Natürlich bemüht man sich, als Schweizer im Ausland solche Abgesänge zu kontern, die verheerende Politik des Bundesrats, den Neutralitätsbruch, die Willkür der Sanktionen, die Preisgabe der Unabhängigkeit herunterzuspielen, aber innerlich muss ich dem Unternehmer aus Sri Lanka recht geben. Wir Schweizer sind uns gar nicht bewusst, was wir hier anrichten, was unsere Regierung an fürchterlichen Botschaften in die Welt ausstrahlt.

Die Schweiz als erdbebensicherer Zufluchtsort – das war einmal.

Vielleicht erleben wir tatsächlich eine Zeitenwende. Die Ära des Freihandels, der Globalisierung, der wirtschaftlichen Zusammenarbeit, unabhängig von Herkunft oder Hautfarbe, zum Wohl und Nutzen möglichst vieler Menschen, ist vorbei. Der Nationalismus kehrt zurück, die Welt zerfällt in Blöcke und Einflussgebiete, die sich voneinander abschotten und befeinden. Der Rückfall in ein kriegerisches Mittelalter hat seinen Preis. Hungerkrisen drohen, Inflation. Der Wohlstand geht dahin.

Ja, das alles gab es schon früher und immer wieder. Nur: Früher gab es eine Schweiz, die ihre Neutralität hochhielt und verteidigte. Das war der Grund, warum unser Land seine naturgegebene ursprüngliche Armut überwinden konnte, zum Menschenmagnet und Sehnsuchtsort für Unternehmer wurde, die früher Nestlé oder Ringier hiessen und heute Vekselberg oder Melnitschenko.

Jede Generation muss sich ihres Erbes als würdig erweisen, die Errungenschaften der Vergangenheit nicht bloss verteidigen, sondern mehren. Heute machen wir in der Schweiz das Gegenteil. Wir benehmen uns wie dumpf und dekadent gewordene Zöglinge aus altreichem Haus. Hochmütig, mit eingebildeter Überlegenheit, vielleicht auch nur aus Feigheit und Bequemlichkeit, verspielen wir die Vorteile, für die unsere Vorfahren ihr Leben hingegeben, aufgeopfert haben.

Die Schweiz sei eine «heimliche Grossmacht», schrieb der frühere Weltwoche-Chef Lorenz Stucki. Auch heimliche Grossmächte können absteigen, untergehen.
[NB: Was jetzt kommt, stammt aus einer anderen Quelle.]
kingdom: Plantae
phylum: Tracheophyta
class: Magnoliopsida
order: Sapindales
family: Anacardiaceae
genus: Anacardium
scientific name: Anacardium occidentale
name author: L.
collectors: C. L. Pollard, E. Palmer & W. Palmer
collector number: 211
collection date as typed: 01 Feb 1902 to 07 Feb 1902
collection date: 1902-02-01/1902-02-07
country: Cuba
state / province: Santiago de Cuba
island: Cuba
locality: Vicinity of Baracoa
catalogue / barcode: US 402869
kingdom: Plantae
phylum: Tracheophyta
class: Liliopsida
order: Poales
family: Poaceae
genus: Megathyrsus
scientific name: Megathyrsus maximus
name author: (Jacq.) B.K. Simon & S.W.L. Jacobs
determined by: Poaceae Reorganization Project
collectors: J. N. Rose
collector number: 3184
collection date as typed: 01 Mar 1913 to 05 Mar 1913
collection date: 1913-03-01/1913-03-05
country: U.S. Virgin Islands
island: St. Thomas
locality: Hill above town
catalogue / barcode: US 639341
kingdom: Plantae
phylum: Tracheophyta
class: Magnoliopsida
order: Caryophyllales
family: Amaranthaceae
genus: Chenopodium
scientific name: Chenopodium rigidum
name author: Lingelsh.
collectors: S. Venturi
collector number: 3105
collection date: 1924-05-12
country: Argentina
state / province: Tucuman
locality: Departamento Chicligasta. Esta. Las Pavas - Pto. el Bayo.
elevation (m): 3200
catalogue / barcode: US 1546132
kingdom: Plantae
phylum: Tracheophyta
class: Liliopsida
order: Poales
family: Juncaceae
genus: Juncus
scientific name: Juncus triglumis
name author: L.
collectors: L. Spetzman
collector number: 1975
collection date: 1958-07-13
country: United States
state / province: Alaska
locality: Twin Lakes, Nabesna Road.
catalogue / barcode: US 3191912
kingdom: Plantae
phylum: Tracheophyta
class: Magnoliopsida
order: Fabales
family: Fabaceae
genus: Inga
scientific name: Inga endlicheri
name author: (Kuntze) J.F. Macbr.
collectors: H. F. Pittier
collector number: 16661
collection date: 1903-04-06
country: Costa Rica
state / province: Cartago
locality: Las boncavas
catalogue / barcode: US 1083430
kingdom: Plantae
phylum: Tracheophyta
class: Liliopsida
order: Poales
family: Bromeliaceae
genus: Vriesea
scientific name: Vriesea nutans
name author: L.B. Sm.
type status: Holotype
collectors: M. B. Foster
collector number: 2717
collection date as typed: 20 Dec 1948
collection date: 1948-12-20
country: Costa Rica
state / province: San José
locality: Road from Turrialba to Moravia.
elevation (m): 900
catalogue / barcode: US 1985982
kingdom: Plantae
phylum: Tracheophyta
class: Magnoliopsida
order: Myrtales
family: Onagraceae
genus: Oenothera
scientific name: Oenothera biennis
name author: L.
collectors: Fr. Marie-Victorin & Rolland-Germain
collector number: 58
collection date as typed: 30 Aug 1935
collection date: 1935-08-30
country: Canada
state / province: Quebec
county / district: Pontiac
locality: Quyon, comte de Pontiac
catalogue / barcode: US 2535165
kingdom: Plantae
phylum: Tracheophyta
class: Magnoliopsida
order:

Die Konkurrenz steht bereit. Ein Blick auf die Plakate am Flughafen von Dubai genügt. Noch ist die Frage, wer die neue Schweiz wird, nicht entschieden. Ob die Schweiz ihre über Jahrhunderte hart erkämpfte Stellung behauptet oder leichtsinnig verscherzt, ist unsicherer denn je. R. K.